## LISTA DE ACTIVIDADES
[a] Copia el fragmento del pasaje empezando por "Suena a nombre" y siguiendo hasta "es ¿a quién sirven?", y sustituye "asambleístas" por "diputados".
[b] Por favor, traduce al inglés esta oración del pasaje: "Pero ninguno de ellos, ni Amancio, ni Jeff Bezos, puede alcanzar por sí mismo el pleno desarrollo humano."
[c] Según el pasaje, ¿cuál es la razón de ser de la autoridad política?

## PASAJE
Suena a nombre de partido o movimiento político, pero sólo se trata de un principio o valor que, de cara a las próximas elecciones, habría que tener muy en cuenta. Construir país no es sólo tarea de unos pocos, es tarea de todos, también del Estado de derecho, porque el bien común es la razón de ser de la autoridad política. Admiramos (y quizá envidiamos, aunque estemos a años luz de ellos) a los multimillonarios que ocupan los primeros puestos en la lista anual de Forbes. Pero ninguno de ellos, ni Amancio, ni Jeff Bezos, puede alcanzar por sí mismo el pleno desarrollo humano. De ahí deriva la necesidad de que las instituciones públicas y políticas sean las primeras en preocuparse de que todos podamos vivir con dignidad. Cuando el pueblo, asolado por necesidades, pandemias y latrocinios, le pregunta a los asambleístas ¿dónde están?, lo que está preguntando es ¿a quién sirven?

Entradas de datos almacenadas:
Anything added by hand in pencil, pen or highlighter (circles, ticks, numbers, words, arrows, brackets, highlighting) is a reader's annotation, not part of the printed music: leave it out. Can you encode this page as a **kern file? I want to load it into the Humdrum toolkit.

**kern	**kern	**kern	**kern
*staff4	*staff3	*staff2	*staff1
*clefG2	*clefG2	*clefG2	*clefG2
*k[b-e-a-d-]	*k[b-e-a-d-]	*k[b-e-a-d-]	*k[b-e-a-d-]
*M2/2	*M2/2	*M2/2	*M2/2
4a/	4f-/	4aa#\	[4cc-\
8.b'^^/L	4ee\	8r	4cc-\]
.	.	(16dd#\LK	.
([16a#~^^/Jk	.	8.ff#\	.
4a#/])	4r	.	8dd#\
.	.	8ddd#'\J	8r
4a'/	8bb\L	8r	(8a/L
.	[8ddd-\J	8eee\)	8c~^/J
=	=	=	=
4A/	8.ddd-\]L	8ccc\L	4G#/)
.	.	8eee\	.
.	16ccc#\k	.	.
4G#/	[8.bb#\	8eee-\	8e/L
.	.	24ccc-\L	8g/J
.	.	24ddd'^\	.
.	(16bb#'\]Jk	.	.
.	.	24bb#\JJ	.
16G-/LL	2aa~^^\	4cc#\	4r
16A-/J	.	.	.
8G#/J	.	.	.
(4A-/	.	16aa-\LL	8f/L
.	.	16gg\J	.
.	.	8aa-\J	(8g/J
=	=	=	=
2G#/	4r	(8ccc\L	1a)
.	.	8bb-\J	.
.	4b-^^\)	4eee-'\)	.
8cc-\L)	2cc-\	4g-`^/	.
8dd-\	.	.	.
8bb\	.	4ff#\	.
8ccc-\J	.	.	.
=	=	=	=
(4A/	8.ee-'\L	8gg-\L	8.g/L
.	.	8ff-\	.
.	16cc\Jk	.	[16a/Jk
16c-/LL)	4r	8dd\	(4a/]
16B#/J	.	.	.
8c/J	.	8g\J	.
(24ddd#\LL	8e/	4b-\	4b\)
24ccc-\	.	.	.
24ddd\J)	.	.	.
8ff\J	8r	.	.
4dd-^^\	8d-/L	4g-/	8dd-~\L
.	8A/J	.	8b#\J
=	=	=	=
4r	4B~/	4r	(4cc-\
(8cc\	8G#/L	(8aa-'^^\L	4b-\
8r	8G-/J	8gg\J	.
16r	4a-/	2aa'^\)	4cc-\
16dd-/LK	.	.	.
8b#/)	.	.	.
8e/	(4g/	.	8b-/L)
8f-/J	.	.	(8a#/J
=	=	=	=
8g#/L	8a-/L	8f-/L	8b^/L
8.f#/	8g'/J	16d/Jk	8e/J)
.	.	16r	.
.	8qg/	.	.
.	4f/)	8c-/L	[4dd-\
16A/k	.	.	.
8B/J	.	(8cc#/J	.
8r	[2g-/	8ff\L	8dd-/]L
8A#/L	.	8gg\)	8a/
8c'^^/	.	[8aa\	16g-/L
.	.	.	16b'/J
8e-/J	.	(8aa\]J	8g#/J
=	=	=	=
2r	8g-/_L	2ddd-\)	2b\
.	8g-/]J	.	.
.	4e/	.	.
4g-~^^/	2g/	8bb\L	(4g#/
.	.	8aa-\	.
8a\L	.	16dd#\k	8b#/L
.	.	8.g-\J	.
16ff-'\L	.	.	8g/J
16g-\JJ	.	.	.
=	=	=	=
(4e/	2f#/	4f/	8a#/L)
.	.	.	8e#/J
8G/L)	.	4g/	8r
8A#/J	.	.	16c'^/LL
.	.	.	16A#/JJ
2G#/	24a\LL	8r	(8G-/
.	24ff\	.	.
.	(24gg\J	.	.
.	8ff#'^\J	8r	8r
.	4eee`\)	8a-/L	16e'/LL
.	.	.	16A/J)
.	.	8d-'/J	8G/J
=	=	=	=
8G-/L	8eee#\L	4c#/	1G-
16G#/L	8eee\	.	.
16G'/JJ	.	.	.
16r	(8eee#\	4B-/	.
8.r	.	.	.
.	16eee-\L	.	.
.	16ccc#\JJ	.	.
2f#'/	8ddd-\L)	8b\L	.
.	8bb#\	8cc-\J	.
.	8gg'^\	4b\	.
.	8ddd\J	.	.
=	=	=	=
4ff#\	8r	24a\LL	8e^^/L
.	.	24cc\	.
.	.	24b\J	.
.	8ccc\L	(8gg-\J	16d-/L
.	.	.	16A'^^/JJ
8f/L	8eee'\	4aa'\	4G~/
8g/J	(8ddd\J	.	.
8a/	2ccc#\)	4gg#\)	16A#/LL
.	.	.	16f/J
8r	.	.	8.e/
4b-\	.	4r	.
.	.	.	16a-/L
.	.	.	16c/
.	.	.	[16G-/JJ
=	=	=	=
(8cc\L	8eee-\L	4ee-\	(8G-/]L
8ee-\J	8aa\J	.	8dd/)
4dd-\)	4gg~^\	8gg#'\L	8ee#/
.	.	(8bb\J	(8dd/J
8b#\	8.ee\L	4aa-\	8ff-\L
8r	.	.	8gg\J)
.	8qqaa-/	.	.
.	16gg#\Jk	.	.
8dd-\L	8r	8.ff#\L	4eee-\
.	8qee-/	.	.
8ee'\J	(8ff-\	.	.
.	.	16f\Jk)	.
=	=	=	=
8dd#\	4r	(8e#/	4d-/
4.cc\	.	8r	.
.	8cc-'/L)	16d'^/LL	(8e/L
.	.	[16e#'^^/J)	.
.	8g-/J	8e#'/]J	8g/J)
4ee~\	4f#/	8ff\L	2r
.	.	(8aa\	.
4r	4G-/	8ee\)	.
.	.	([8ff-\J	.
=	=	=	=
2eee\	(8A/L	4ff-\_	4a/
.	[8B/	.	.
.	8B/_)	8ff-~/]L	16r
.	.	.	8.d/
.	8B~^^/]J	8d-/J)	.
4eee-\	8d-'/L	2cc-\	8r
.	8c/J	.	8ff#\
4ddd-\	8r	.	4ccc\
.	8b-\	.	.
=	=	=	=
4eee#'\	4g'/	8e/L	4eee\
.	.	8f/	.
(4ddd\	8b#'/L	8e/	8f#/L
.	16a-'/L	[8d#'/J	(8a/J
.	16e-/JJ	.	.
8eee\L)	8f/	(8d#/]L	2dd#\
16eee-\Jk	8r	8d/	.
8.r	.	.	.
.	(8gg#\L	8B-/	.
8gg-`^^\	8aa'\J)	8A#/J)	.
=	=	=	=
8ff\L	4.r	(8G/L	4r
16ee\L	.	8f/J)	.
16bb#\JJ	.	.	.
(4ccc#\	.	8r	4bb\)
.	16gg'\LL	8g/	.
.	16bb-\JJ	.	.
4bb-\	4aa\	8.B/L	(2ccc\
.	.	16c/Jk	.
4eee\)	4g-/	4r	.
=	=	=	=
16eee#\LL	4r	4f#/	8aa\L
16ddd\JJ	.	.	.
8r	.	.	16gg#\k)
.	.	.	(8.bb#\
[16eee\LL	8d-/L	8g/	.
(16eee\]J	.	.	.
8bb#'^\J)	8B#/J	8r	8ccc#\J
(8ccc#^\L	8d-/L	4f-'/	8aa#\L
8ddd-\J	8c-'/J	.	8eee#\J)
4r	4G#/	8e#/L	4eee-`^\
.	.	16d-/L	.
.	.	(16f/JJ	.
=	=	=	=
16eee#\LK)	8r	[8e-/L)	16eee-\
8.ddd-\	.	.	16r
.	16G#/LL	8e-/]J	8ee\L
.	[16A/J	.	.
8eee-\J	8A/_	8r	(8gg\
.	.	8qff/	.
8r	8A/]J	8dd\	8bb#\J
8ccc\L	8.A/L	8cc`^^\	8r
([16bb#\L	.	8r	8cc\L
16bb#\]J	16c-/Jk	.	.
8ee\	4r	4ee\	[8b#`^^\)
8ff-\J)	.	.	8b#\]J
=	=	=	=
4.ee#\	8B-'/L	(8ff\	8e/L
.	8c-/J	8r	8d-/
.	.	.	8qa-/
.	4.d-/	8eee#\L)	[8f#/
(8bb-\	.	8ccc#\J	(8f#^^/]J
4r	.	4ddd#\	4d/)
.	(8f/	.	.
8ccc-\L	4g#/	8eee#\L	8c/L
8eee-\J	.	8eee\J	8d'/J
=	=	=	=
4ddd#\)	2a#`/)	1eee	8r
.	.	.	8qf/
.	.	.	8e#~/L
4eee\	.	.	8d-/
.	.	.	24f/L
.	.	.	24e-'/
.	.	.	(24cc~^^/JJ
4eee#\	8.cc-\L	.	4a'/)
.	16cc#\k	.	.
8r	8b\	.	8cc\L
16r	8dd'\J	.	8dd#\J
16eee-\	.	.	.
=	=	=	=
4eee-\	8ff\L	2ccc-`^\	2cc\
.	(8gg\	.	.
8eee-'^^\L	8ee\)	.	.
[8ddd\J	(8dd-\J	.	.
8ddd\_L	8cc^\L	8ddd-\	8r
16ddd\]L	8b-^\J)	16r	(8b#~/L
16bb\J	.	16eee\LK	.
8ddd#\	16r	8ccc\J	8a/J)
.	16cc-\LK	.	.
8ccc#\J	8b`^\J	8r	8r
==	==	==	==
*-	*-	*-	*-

## RESULTADOS POR TAREA
[a]
Suena a nombre de partido o movimiento político, pero sólo se trata de un principio o valor que, de cara a las próximas elecciones, habría que tener muy en cuenta. Construir país no es sólo tarea de unos pocos, es tarea de todos, también del Estado de derecho, porque el bien común es la razón de ser de la autoridad política. Admiramos (y quizá envidiamos, aunque estemos a años luz de ellos) a los multimillonarios que ocupan los primeros puestos en la lista anual de Forbes. Pero ninguno de ellos, ni Amancio, ni Jeff Bezos, puede alcanzar por sí mismo el pleno desarrollo humano. De ahí deriva la necesidad de que las instituciones públicas y políticas sean las primeras en preocuparse de que todos podamos vivir con dignidad. Cuando el pueblo, asolado por necesidades, pandemias y latrocinios, le pregunta a los diputados ¿dónde están?, lo que está preguntando es ¿a quién sirven?

[b] But none of them, neither Amancio nor Jeff Bezos, can achieve full human development on their own.

[c] El bien común.